L’année 2011 avait déjà été mauvaise pour CS en raison des transformations entreprises, ce qui avait alors également entraîné une réduction des rémunérations des dirigeants. Cette évolution bienvenue s’est de nouveau inversée en 2012.
Urs Rohner, président à temps complet du conseil d’administration de Credit Suisse depuis fin avril 2011, a reçu 5,235 millions de francs, soit près de 22 pour cent de plus que l’année précédente. L’écart salarial entre sa rémunération et celle d’un collaborateur touchant le salaire le plus bas de l’entreprise s’est creusé de 12 pour cent, et se situe à 1 sur 97.
Le conseil d’administration a été élargi, et compte une personne de plus, soit 14 membres exerçant leur fonction à titre accessoire. En dépit d’une indemnité globale plus élevée, l’écart salarial s’est donc réduit de 9,4 pour cent pour se situer à 1 sur 10.
D’importants changements ont été enregistrés au sein de la direction du groupe de Credit Suisse. Cinq membres ont quitté le navire au cours de 2012. Private Banking et Wealth Management (y compris Asset Management) ont fusionné et sont désormais dirigés conjointement par Hans-Ulrich Meister et Robert S. Shafir. À l’avenir, la banque d’investissement (Investment Bank) devrait, elle aussi, être dirigée conjointement par deux membres de la direction du groupe.
Comme l’année précédente, c’est Robert S. Shafir qui a touché l’indemnité globale la plus élevée versée par Credit Suisse.
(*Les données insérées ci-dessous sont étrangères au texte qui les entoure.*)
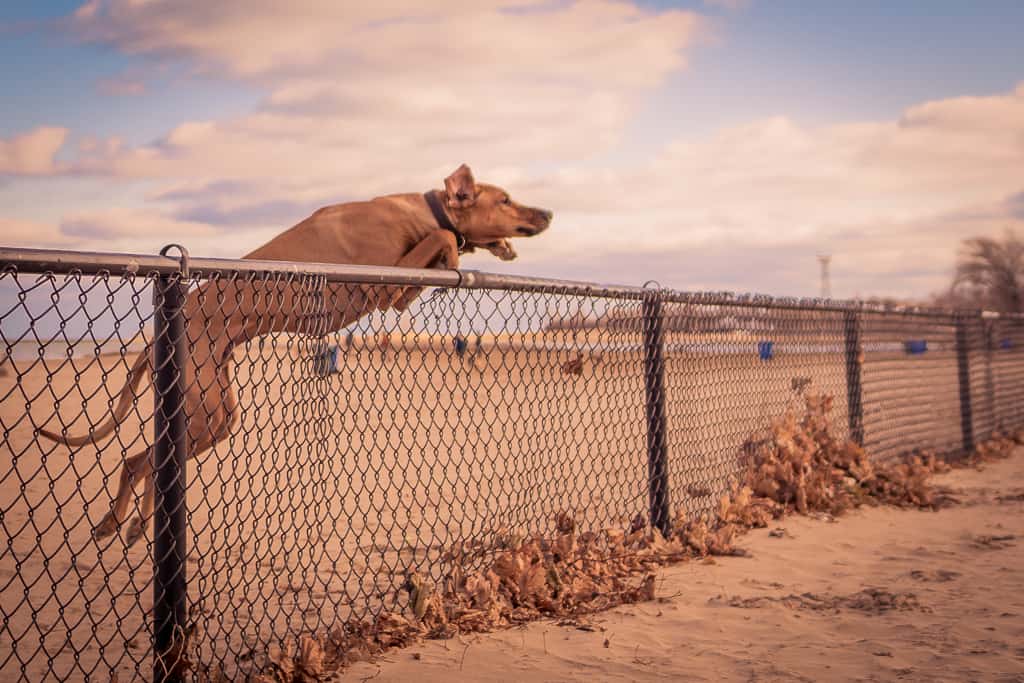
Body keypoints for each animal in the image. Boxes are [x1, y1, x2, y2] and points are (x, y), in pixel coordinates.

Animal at [39, 163, 552, 544]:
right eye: (505, 199)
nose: (548, 212)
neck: (418, 211)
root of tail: (156, 335)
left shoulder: (398, 293)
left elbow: (439, 249)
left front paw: (463, 258)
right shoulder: (383, 283)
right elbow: (443, 239)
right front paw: (458, 255)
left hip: (213, 411)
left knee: (150, 461)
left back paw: (135, 523)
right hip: (203, 408)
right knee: (135, 461)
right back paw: (118, 521)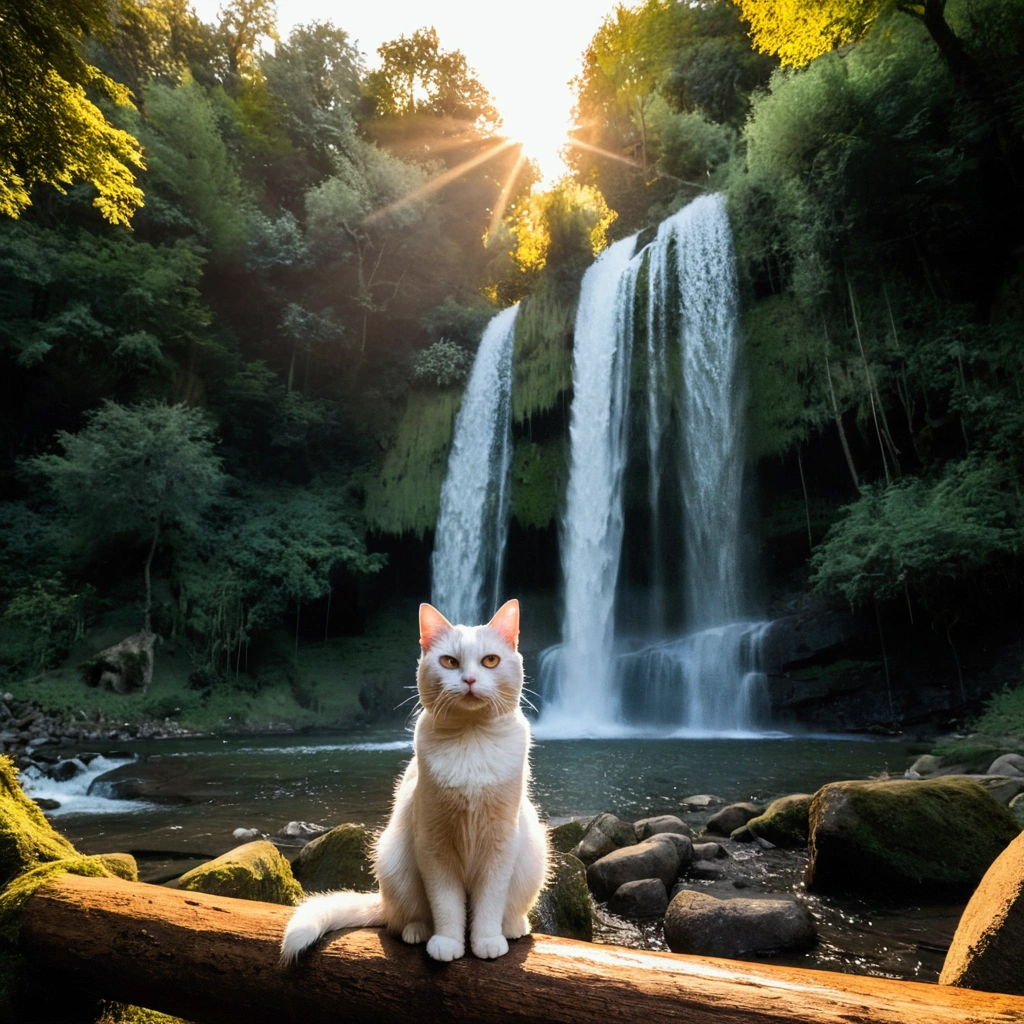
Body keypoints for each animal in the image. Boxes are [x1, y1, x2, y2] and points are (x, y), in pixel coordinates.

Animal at [280, 598, 548, 962]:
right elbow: (446, 904)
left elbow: (489, 902)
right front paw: (448, 942)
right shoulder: (433, 844)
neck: (471, 738)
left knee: (506, 908)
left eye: (490, 661)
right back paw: (418, 931)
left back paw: (511, 927)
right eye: (449, 662)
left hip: (532, 849)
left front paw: (486, 941)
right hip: (396, 859)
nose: (469, 679)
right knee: (404, 917)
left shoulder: (501, 843)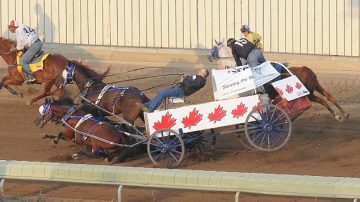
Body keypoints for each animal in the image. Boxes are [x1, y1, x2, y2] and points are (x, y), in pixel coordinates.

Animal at [210, 38, 350, 122]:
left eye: (214, 47)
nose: (210, 55)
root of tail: (306, 70)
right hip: (315, 87)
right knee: (328, 97)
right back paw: (343, 115)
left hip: (309, 94)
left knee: (324, 100)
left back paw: (339, 116)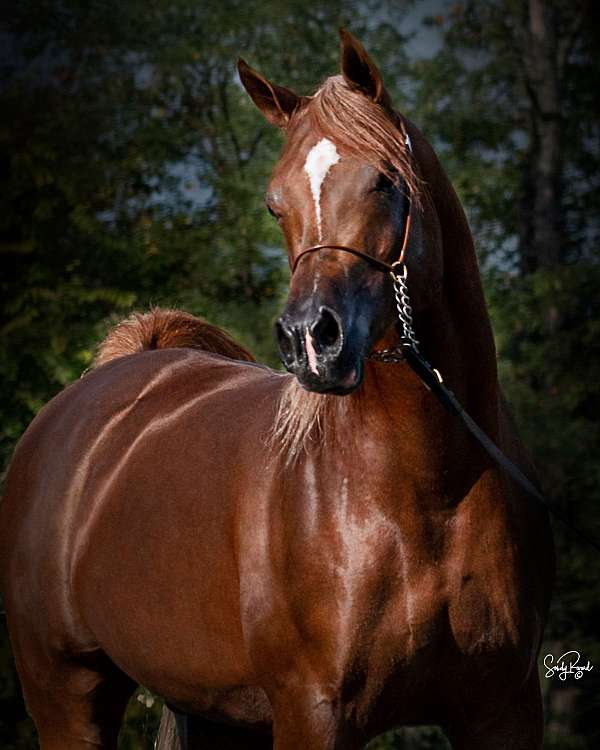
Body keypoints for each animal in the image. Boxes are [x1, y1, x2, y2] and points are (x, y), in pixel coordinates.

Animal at [1, 29, 554, 750]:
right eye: (275, 203)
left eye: (384, 182)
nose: (310, 339)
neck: (428, 492)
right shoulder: (310, 713)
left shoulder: (504, 709)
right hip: (67, 697)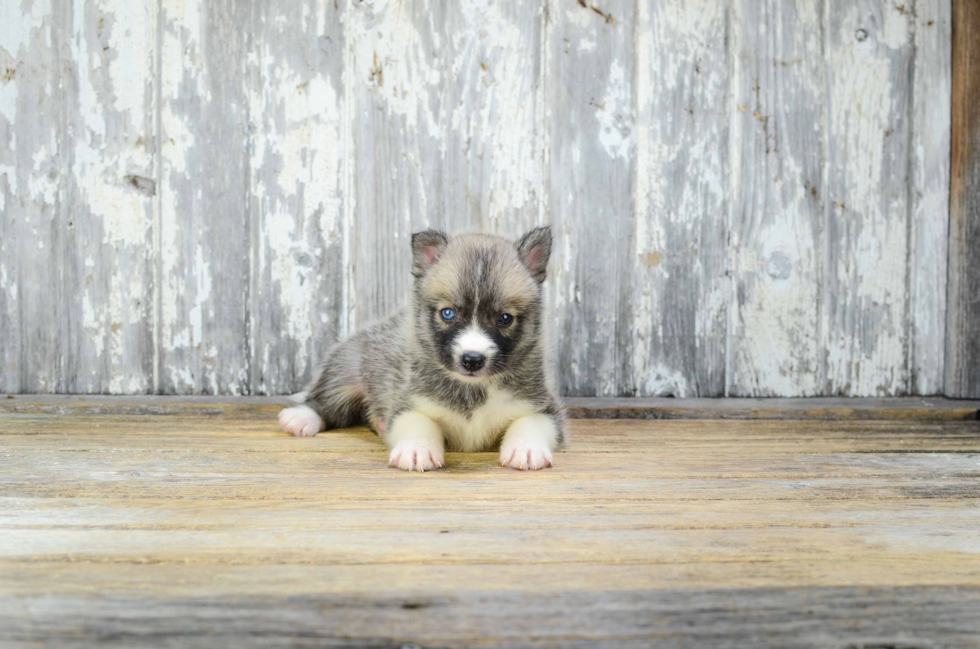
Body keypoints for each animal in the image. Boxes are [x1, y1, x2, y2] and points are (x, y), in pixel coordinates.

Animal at [276, 227, 568, 470]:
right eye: (448, 313)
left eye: (505, 318)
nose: (472, 360)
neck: (472, 390)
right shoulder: (408, 403)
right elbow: (418, 423)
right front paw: (417, 450)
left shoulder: (544, 407)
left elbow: (531, 422)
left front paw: (526, 448)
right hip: (346, 371)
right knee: (324, 401)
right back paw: (302, 418)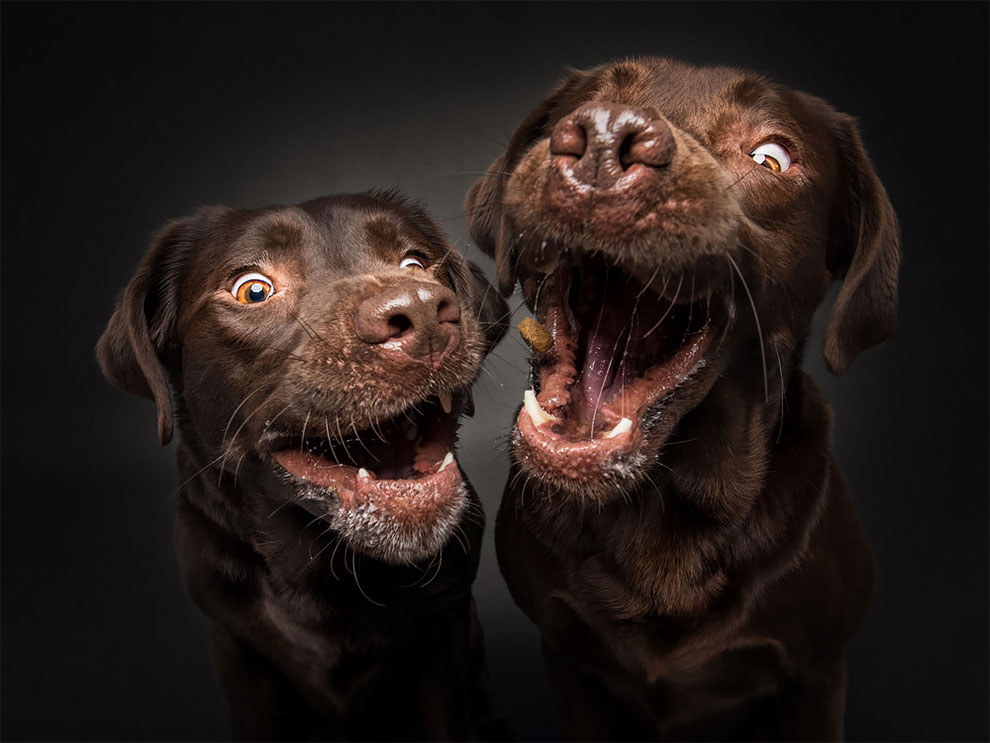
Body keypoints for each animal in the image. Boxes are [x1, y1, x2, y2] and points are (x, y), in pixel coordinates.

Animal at [98, 193, 512, 743]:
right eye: (253, 289)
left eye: (416, 264)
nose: (421, 310)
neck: (325, 565)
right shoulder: (236, 647)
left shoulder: (444, 634)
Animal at [464, 56, 900, 740]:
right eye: (583, 105)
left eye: (772, 156)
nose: (605, 140)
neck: (663, 512)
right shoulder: (569, 661)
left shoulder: (816, 673)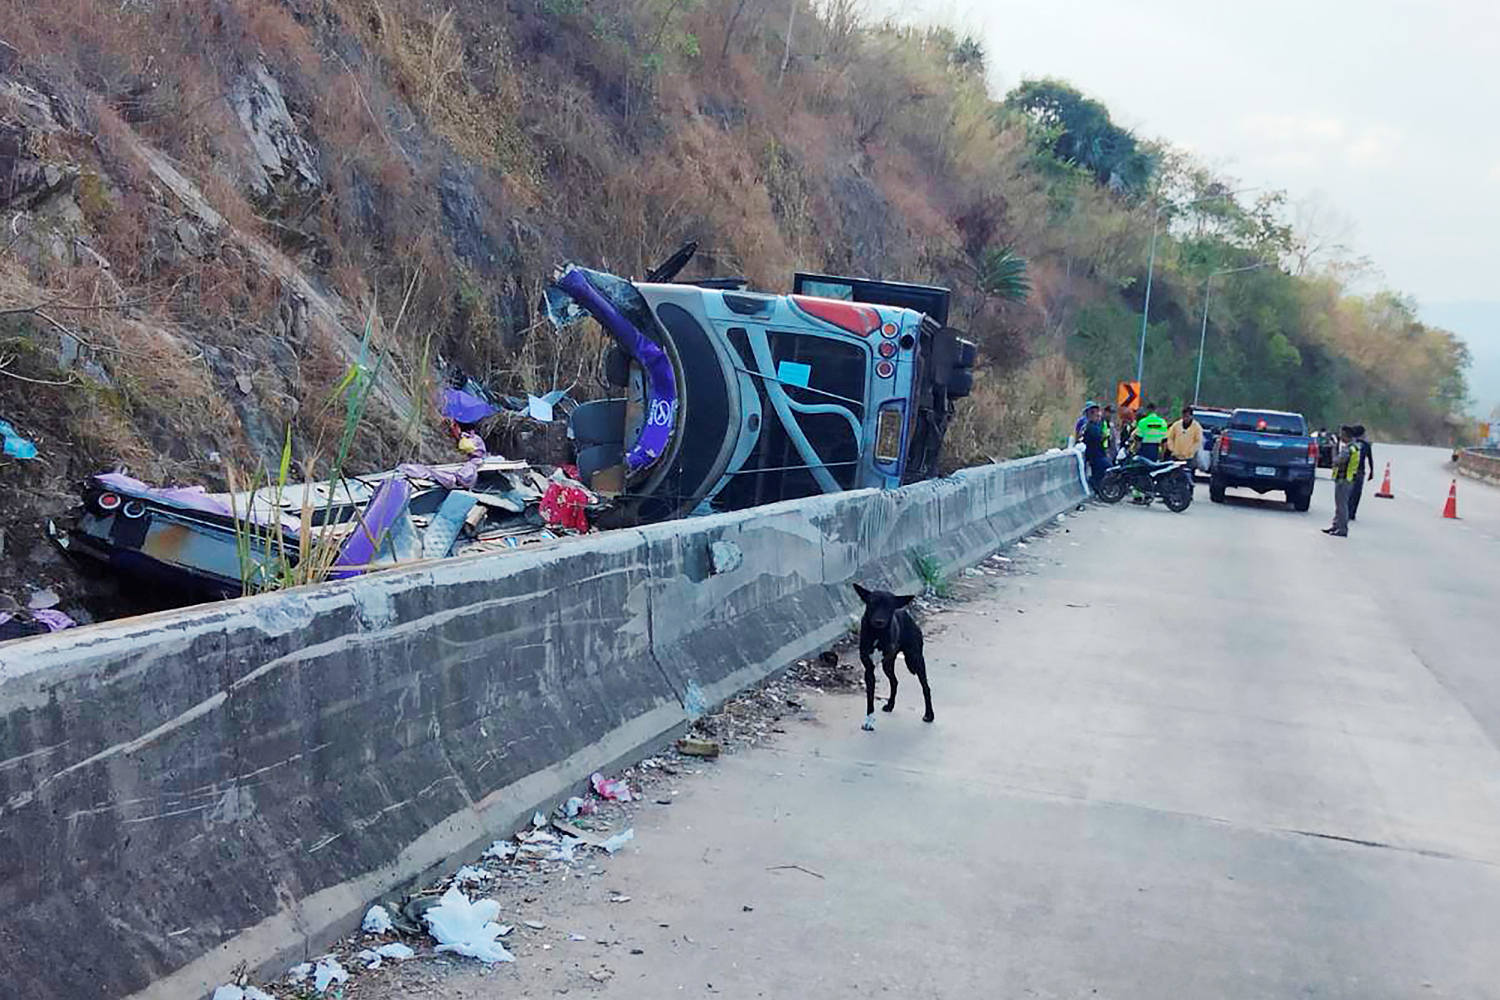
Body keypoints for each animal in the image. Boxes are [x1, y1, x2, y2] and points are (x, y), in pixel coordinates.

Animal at [852, 581, 930, 731]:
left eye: (889, 606)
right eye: (872, 603)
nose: (879, 621)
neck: (877, 634)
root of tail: (905, 612)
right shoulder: (869, 670)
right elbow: (870, 698)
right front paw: (869, 720)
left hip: (915, 659)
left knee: (926, 687)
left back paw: (929, 715)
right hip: (888, 665)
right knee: (894, 681)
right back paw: (890, 705)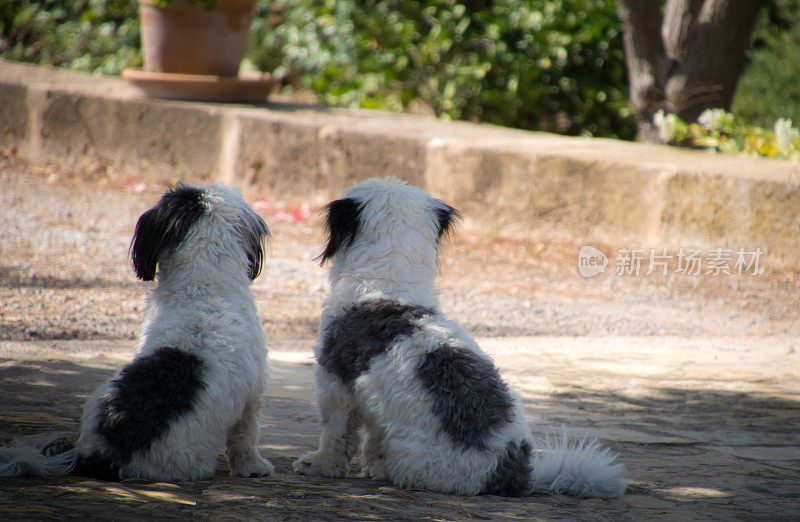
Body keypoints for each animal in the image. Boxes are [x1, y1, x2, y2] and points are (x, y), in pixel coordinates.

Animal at [0, 182, 276, 480]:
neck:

Après avoir reçu 8,5 millions de francs l’année précédente, il s’est vu attribuer en 2012 au total 10,59 millions de francs (plus 24,6 pour cent). L’écart salarial le plus important chez CS s’est ainsi creusé de 18 pour cent, pour se situer à 1 sur 191.
Après le recul massif de la rémunération de Brady Dougan en 2011, son indemnité globale a de nouveau augmenté cette année de 33,5 pour cent pour atteindre 7,77 millions de francs. Cette hausse est due principalement à la contre-valeur plus élevée des actions qui lui sont attribuées. Déjà, la tendance constatée au cours de l’an dernier visant à verser des rémunérations plus raisonnables aux dirigeants s’est de nouveau inversée. L’écart entre le salaire de B. Dougan et le salaire le plus bas de CS a augmenté de 26,5 pour cent et se situe à 1 sur 140.
Les salaires des onze autres membres de la direction du groupe ne sont pas communiqués individuellement. En moyenne, ils gagnent chacun près de 5,7 millions de francs, ce qui correspond à un écart salarial de 1 sur 105 (plus 3,4 pour cent).
Les actionnaires n’entreprennent rien
En 2012, en dépit d’importantes mesures d’économies et de restructuration – les deux grandes banques suisses ont supprimé plus de 2000 emplois à temps complet –, les deux groupes ont de nouveau distribué des rémunérations élevées à leurs dirigeants. Les nouveaux programmes de bonus des banques ne prévoient pas de baisser fondamentalement les rémunérations de leurs dirigeants, mais renouent plutôt facilement avec les anciens programmes. Cette évolution en direction d’une hausse des salaires des dirigeants n’est guère freinée par la seule initiative Minder. Lors des assemblées générales de cette année, les actionnaires ont été nettement plus nombreux que l’année précédente à approuver, lors d’un vote consultatif, le rapport sur les indemnités. Chez UBS, 82,5 pour cent des actionnaires ont approuvé le rapport sur les indemnités. L’année précédente, ils n’avaient été que 60 pour cent. Chez CS, l’approbation était même de 88 pour cent par rapport à 67,6 pour cent l’année précédente.
De nouvelles mesures politiques sont nécessaires afin de stopper cette évolution ou de l’inverser.